# Dr Horrible



## Warrant2000 (Oct 8, 2008)

After watching Dr Horrible's Sing Along Blog, and having a mad scientist area in my haunt, I decided to put the costume together.

"Howie-style" robe from a seamstress on eBay - $90.
Welding goggles from Amazon - $15
Welding gloves from Amazon - $20
Safety Boots from Amazon - $20

I walked in and around the haunt, working the crowd. Got lots of comments like, "You're really creeping me out!"

*Main costume:*









*"...and then, THE WORLD!!! Muahahaha!!"*









*The doctor will see YOU next.*


----------



## RoxyBlue (Oct 6, 2008)

You look great - a perfectly mad scientist


----------



## Dark Angel 27 (Sep 11, 2008)

love it!


----------



## psyko99 (Jan 11, 2008)

Very nice! I'm jealous. I've been trying to find someone to make me Howie labcoat for a couple of years. I guess I'm going to have to learn to sew and make one myself.


----------



## Spooky1 (Aug 25, 2008)

Nice mad scientist look, but you look a little to clean to me.


----------



## Warrant2000 (Oct 8, 2008)

Thanks everyone for the kind comments! It's funny, a few people in the que line commented on how I looked "too clean". I replied that I was the "clean doctor", and the "dirty doctor" was inside. That seemed to add to the ick-factor.
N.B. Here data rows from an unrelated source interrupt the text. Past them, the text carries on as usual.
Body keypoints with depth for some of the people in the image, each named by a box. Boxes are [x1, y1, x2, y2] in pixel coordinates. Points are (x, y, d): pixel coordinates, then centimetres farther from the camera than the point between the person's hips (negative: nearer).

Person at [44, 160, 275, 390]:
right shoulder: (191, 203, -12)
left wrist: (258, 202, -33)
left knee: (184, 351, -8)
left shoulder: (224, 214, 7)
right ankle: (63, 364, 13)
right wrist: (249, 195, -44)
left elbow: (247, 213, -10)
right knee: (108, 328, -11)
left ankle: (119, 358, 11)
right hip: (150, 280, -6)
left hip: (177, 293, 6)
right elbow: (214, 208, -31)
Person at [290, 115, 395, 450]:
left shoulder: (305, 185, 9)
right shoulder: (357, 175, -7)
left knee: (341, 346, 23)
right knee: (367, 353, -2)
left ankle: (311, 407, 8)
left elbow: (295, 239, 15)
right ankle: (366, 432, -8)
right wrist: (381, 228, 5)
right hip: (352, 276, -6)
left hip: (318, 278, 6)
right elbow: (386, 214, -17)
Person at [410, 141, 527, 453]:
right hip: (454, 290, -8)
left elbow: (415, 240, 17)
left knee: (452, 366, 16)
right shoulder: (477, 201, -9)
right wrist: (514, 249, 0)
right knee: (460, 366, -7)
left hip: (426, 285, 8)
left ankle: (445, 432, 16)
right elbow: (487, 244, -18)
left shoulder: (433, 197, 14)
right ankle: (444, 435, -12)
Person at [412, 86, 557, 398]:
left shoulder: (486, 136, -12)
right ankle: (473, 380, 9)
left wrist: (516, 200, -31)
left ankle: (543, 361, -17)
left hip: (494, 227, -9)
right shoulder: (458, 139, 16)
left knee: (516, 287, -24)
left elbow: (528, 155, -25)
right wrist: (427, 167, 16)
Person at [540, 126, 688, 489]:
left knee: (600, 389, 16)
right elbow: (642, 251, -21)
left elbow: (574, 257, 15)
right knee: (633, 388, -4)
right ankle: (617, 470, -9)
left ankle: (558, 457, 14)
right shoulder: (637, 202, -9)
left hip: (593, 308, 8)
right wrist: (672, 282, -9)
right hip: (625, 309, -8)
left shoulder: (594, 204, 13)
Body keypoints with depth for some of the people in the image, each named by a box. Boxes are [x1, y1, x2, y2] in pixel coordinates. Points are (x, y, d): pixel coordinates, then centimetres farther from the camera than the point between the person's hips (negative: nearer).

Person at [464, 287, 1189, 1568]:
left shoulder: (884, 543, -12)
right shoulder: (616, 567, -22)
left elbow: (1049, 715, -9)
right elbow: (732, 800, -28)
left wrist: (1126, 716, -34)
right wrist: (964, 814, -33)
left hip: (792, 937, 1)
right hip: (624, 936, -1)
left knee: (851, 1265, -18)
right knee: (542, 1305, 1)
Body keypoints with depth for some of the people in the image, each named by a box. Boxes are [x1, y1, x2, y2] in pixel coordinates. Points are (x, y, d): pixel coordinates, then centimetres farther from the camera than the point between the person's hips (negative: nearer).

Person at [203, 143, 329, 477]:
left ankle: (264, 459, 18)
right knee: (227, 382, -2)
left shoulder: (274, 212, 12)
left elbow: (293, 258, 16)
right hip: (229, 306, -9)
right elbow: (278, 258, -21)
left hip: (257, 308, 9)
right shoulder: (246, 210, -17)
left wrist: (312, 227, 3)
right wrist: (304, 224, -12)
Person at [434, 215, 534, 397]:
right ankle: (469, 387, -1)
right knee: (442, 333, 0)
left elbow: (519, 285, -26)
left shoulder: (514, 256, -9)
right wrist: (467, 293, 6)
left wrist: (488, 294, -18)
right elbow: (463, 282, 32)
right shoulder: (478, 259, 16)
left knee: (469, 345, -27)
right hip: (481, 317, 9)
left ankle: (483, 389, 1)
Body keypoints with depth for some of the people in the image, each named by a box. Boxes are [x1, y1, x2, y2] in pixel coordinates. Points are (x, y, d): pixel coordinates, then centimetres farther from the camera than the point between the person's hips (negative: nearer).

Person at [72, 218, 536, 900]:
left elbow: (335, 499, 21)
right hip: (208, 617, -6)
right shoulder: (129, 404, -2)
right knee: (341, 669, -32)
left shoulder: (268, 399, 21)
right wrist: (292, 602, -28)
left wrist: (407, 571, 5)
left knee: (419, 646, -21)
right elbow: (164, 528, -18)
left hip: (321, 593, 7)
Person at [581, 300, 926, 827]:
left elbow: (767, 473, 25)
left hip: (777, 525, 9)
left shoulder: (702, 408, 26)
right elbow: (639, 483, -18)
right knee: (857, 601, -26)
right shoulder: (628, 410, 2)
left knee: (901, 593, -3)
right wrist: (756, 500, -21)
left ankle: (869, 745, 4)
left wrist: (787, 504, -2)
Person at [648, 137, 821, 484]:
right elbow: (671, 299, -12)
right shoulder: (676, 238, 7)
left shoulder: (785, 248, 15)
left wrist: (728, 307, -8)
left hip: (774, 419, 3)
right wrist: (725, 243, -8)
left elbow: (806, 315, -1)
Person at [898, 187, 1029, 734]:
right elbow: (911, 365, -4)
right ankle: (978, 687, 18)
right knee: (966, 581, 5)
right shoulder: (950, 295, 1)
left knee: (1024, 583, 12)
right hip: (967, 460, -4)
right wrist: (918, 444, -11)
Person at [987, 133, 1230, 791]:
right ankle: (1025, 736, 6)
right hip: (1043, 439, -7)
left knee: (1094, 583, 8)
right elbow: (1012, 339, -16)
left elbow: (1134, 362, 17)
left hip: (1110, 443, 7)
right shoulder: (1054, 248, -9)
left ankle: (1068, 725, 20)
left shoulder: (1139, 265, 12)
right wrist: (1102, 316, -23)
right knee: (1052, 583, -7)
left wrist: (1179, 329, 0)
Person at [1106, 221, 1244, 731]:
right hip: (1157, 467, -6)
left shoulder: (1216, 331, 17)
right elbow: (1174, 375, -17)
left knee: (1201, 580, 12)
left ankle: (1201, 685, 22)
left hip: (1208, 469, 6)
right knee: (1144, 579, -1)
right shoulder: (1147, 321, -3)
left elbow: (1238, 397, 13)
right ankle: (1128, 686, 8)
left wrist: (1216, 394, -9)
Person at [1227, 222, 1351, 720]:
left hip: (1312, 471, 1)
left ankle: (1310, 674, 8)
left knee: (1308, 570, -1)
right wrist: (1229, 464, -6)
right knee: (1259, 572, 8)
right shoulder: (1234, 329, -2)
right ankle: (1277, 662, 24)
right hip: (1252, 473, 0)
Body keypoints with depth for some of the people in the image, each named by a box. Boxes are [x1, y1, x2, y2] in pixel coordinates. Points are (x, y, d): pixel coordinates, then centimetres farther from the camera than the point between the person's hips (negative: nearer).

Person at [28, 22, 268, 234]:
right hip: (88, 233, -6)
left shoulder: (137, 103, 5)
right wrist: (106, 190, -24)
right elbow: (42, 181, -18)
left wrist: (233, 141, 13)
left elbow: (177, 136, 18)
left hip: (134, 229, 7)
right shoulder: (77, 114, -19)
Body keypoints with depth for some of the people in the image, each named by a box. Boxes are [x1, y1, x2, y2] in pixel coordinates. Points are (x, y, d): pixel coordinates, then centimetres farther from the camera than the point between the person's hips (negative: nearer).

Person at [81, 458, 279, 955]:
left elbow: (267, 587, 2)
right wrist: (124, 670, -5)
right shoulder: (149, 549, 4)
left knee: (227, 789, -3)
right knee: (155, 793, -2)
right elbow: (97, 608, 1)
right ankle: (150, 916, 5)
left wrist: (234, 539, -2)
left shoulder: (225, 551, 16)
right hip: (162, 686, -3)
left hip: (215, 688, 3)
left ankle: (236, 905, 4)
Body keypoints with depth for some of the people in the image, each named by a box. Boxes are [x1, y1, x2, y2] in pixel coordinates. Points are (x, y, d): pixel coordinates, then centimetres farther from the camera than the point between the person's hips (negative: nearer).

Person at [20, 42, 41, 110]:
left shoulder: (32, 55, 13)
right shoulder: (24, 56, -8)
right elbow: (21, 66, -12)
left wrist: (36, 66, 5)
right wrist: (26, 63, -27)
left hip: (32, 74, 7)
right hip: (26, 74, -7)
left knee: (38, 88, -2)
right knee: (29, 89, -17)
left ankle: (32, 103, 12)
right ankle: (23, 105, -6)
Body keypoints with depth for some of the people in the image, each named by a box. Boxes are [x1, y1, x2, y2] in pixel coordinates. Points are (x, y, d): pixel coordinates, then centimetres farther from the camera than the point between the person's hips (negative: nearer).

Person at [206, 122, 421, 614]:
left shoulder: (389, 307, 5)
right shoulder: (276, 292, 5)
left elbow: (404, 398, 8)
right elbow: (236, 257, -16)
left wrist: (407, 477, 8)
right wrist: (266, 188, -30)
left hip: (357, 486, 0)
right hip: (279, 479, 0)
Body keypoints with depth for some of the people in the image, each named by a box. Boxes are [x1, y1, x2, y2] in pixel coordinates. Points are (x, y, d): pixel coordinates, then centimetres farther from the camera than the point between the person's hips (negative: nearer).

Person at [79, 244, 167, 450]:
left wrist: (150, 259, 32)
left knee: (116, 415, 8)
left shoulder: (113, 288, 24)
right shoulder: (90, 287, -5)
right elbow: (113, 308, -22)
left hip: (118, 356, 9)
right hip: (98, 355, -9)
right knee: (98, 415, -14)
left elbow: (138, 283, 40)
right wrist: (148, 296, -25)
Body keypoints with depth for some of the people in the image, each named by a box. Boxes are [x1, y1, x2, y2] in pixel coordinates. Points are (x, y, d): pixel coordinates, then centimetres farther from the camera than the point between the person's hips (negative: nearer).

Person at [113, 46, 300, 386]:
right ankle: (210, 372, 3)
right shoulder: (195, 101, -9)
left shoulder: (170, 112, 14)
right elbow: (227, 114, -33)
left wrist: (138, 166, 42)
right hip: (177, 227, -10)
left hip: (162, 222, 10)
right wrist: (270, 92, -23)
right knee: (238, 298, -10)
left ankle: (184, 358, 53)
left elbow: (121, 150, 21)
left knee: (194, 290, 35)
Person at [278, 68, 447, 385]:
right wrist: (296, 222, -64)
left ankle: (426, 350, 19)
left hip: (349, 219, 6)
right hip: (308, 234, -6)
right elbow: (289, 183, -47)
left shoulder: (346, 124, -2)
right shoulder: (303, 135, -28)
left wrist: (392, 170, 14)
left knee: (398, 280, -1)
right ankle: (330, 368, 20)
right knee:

When trying to find a local (meaning somewhere in the US) seller of Howie lab coats, I came to realize there were only 2 sellers and they were pricey. The only other seller was in the UK. I could have contracted Wifeypoo to sew it for me, but the materials would have run up to $60 or more, plus time it takes to sew. So I figured I save some time and effort by getting it tailor-made. The original design the seamstress advertised did not have the across-the-front-flap, so I special ordered it that way.


----------



## psyko99 (Jan 11, 2008)

I asked the costume designer at m daughter's high school (she attends the local arts school and is a theater major) if she does consignments. Unfortunately, she said no b/c they do 5-6 shows a year. But she did say if I come to a work call she'd give me sewing lessons.


----------



## Joiseygal (Sep 3, 2008)

[/QUOTE]

This picture is really cool!


----------



## JustJimAZ (Aug 19, 2010)

I really wanted to do this for my son in 2011, but he became obsessed with Phantom of the Opera and would not be dissuaded. Yours turned out really well.


----------